YOUR INSTRUCTIONS: Search the data for the string "ITEM", and report each line where it is found.

EXERCISE INPUTS:

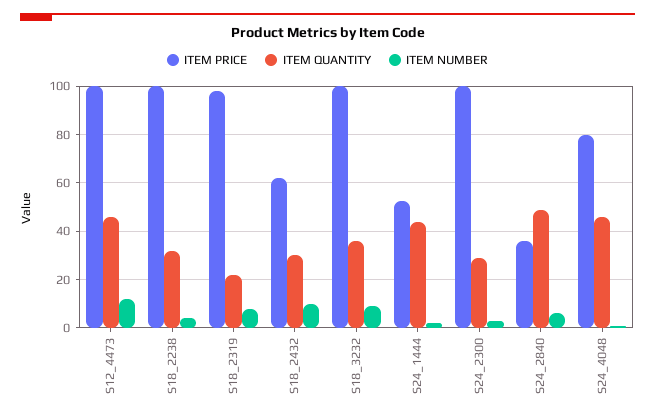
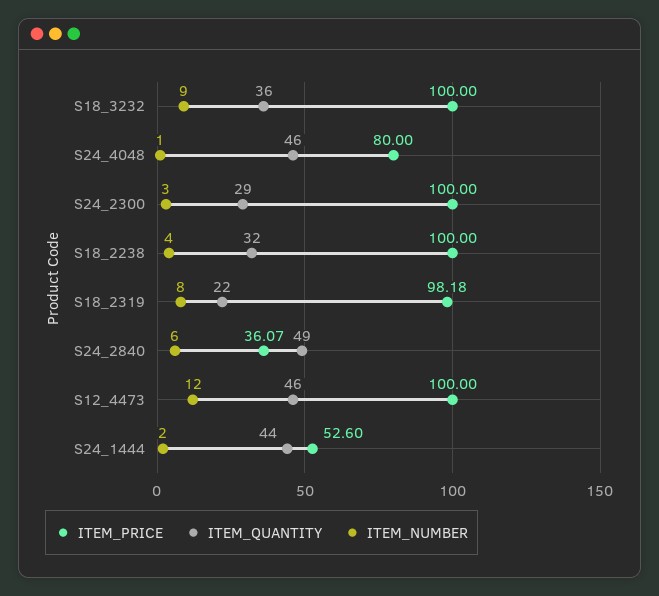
  {
    "ITEM PRICE": {
      "S12_4473": 100,
      "S18_2238": 100,
      "S18_2319": 98.18,
-     "S18_2432": 62.5,
      "S18_3232": 100,
      "S24_1444": 52.6,
      "S24_2300": 100,
      "S24_2840": 36.07,
      "S24_4048": 80
    },
    "ITEM QUANTITY": {
      "S12_4473": 46,
      "S18_2238": 32,
      "S18_2319": 22,
-     "S18_2432": 30,
      "S18_3232": 36,
      "S24_1444": 44,
      "S24_2300": 29,
      "S24_2840": 49,
      "S24_4048": 46
    },
    "ITEM NUMBER": {
      "S12_4473": 12,
      "S18_2238": 4,
      "S18_2319": 8,
-     "S18_2432": 10,
      "S18_3232": 9,
      "S24_1444": 2,
      "S24_2300": 3,
      "S24_2840": 6,
      "S24_4048": 1
    }
  }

TASK SOLUTION:
    "ITEM PRICE": {
    "ITEM QUANTITY": {
    "ITEM NUMBER": {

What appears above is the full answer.